Rare Virginia published map showing the route of the Virginia & Tennessee Railroad, extending from Lynchburg, Virginia to Bristol, Tennessee.
The map was published in Richmond at about the same time as the full route was completed in 1856.
Built in the 1850s, the Virginia & Tennessee ran through southwestern Virginia along the length of the Great Valley of Virginia. The railroad extended westward from Lynchburg, through a gap in the Blue Ridge Mountains near the town of Big Lick (now Roanoke), before turning southwestward and followed the Great Valley to Bristol.
After the Virginia government refused to fund its construction, the city of Lynchburg incorporated the railroad on March 24, 1848. Construction of the road bed began in 1850 and was completed on October 1, 1856.
During the Civil War, the railroad served as a key supply, food and troop movement route for the Confederate States Army, particularly from the capital of Richmond to the interior at Chattanooga, Tennessee. Among the vital transportation services provided by was to move raw materials from the copper mines near Cleveland, Tennessee, the lead mines near Bristol, the salt works at Saltville, Virginia and saltpeter caves throughout the region. Union forces finally captured much of the railroad and destroyed tracks and rolling stock in late 1864, although service was periodically interrupted by a series of cavalry raids earlier in the war.

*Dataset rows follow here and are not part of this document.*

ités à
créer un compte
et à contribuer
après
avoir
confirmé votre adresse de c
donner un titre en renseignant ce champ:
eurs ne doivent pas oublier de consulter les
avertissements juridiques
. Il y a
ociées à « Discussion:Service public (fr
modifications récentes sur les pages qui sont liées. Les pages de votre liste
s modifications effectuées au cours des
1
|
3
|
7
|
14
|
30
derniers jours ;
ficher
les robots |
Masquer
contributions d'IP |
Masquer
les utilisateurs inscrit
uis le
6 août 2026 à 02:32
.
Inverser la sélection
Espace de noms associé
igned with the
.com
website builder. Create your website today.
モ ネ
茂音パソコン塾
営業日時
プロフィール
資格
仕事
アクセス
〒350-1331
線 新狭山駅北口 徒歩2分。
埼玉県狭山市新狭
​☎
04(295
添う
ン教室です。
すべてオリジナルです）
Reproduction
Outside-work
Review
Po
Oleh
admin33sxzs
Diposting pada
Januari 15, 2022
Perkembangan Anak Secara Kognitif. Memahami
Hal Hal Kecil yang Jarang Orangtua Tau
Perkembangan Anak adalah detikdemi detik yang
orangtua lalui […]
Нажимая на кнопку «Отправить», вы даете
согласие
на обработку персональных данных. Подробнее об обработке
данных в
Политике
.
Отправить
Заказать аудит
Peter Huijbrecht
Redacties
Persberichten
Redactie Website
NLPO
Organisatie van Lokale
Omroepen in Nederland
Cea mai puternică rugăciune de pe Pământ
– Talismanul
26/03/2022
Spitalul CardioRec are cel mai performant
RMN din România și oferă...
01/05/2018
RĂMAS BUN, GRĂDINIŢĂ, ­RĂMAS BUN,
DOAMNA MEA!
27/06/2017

Captain William Blackford attended the University of Virginia, studied engineering, and married Mary Blackford, daughter of former Virginia Governor (1836-37) Wyndham Robertson. He began his career with his father-in-law's plaster of paris mining business, before beoming assistant engineer on the Virginia & Tennessee Railroad. Blackford entered service as Lieutenant in the 1st Virginia Cavalry in May 1861, Colonel J.E.B. Stuart, commanding. He was appointed Captain, CS Engineers, in May 1862, and joined Major General Stuart's staff as Chief Engineer. He was cited by Stuart several times during the war for particular bravery, notably at 1st and 2nd Manassas. He served on the General's staff during the Maryland Campaign. After Stuart was killed at Yellow Tavern, Virginia, Blackford was appointed Lieutenant Colonel of the newly formed 1st Regiment, CS Engineer Troops. He was noted, particularly, for his work on the fortifications at Petersburg. He remained in that job until surrendering at Appomattox April 9,1865.
He resumed his engineering work as Chief Engineer with the Lynchburg & Danville Railroad, then operated a Louisiana sugar plantation. He was Professor of Mechanics and Drawing and Superintendent of Buildings and Grounds at the Virginia Agricultural and Mechanical College (later Virginia Tech) 1880-81. He was then with the Baltimore & Ohio Railroad til 1890, when he "engaged in oyster planting experiments" on Lynhaven Bay to his death in 1905.
The map is extremely rare. OCLC locates 3 examples, Library of Congress, Penn State and the State Library of Virginia.